White Bodies(16)



It turns out that Liam’s a better swimmer than both Tilda and me, stronger and quicker and—as previously advertised—particularly good at holding his breath (my specialty!). “Watch this!” he shouts, before he holds his nose and sinks down to sit cross-legged on the bottom. We start counting—one, two, three. At thirty, bubbles come up, and at seventy-two we’re still going. Then he bursts up in a great whoosh, looking like he’ll explode. Afterwards, he swims a width underwater, turns and comes halfway back, before coming up for air. On the way home, Liam asks Tilda if she knows how to roller-skate, and she says no but she wants to learn—so I expect a roller-skating invitation to come her way. After he leaves, Mum says, “That boy has intelligent eyes.”

The days pass but the roller-skating invitation never arrives and, in its absence, Tilda becomes edgy if Liam’s name comes up, no longer wanting him to be a feature of every mealtime conversation. It’s in her character to be pushy and to ask Liam outright to teach her to skate, but either he puts her off or she keeps quiet. On my tours of the playground, I see that she and Liam still get together to prepare for Peter Pan, but I sense an awkwardness about their huddles that wasn’t there before. And, at home, Tilda is scratchy and moody with Mum and me, and starts spending long hours in our bedroom with the door shut. One evening, though, she calls me up to help her practice her lines and when I arrive I find her curled up in her bed, bloodshot eyes, runny nose, the sheets pulled up to her neck. “You look awful,” I say. “What’s the matter?”

She puts her finger in her mouth and bites on it so hard that I expect to see a trickle of blood. Then she sits up and starts bashing her head against the wall.

“Stop it!” I pull her away, thinking she’s gone insane, and we both collapse back under the covers heaving with emotion. I stroke her hair and try to reassure her.

“Come on, it’ll be all right. Really. Remember you have me to look after you. . . . Remember that we’re the loved ones.”

She manages a wet little smile. The loved ones is Mum’s name for us—ever since we were tiny.

“And what about Peter Pan?” I say. “Think about Friday, and how wonderful you’ll be.”

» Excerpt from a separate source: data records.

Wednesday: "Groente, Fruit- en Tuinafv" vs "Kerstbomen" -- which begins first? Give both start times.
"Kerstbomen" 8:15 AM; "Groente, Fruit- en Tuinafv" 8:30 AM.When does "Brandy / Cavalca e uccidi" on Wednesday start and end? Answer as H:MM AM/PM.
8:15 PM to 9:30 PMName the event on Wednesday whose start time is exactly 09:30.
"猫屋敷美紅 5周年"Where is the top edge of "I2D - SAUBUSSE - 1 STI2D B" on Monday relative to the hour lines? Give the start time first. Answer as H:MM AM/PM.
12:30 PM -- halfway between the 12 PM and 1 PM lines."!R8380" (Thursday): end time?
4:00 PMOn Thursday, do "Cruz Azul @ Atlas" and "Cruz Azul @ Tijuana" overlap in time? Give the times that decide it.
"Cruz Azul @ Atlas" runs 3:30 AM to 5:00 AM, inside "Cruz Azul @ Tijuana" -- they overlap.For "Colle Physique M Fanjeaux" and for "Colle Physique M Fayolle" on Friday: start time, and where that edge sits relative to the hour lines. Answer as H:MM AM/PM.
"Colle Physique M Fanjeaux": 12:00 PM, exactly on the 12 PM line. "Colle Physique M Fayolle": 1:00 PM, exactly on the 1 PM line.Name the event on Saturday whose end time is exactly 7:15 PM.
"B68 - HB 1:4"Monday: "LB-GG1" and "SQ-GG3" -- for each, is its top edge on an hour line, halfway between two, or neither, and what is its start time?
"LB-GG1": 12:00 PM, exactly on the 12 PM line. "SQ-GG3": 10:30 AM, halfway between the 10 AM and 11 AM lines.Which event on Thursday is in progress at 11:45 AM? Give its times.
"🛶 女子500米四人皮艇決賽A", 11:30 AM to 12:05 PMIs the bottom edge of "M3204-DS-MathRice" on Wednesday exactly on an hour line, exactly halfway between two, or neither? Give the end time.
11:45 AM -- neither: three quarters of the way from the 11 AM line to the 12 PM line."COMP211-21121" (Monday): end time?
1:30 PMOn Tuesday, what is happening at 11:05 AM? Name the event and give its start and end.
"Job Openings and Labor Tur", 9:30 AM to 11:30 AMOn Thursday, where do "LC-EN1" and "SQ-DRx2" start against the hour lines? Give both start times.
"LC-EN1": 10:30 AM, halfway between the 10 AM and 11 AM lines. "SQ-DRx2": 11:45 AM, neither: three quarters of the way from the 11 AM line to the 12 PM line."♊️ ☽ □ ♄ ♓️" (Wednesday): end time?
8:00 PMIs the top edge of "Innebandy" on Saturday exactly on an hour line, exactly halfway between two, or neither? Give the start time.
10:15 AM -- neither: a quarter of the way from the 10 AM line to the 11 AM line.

“I know.” She sounds despairing. “I have to be good on Friday. I have to . . .”

? ? ?

On Friday afternoon I keep an eye on her at school, fearing that she’ll be in meltdown mode. When I ask if she’s scared she just says, “Oh, no, I’m fine,” as if there’s no cause for concern; but I carry on worrying right up to 5:00 p.m., when the audience arrives. By five thirty the school hall is packed and buzzing and noisy, but the chat quiets down swiftly as the music starts and the curtains part to reveal the bedroom of the sleeping Darling children. A few minutes later, when Tilda appears, I feel sick.

She walks shakily to the center of the stage, her face white, her eyes blank with fear, and I’m rooted to my spot by the wall, hardly able to breathe. But, from somewhere, my sister summons up her courage and starts to let rip with the Peter Pan voice, loud and clear. Soon she’s dominating the stage, jumping around as though the floor were on fire, waving her sword about. And it becomes clear that it’s Liam, not Tilda, who is shaken by the occasion. He was dynamic and swashbuckly in rehearsal, but is now somehow diminished by the spotlight. In every scene he’s outacted by Tilda. Sometimes she does little asides to the audience that have everyone laughing, and her performance causes several bursts of spontaneous applause. At the end, when the parents clap and whistle, she glows as she bows, with Liam glancing at her, half admiring, half puzzled. Afterwards, Mrs. Brookes comes over to Mum, and I’m surprised to see that she’s obese and has a row of fat metal hoops that go all the way up one earlobe.

“Right little actress, your Tilda,” she says, with a smile as wide and open as Liam’s. “I could see her going professional.”

She turns to me: “What about you? Didn’t you want to be in the play?”

I shrug. Liam joins us, and Mum says he gave Captain Hook a soulful side, and he must come to our house some time. As she’s speaking, Tilda arrives and we all go out to the car. “See you Monday,” Liam says. And Tilda beams, as though he’s mended everything between them.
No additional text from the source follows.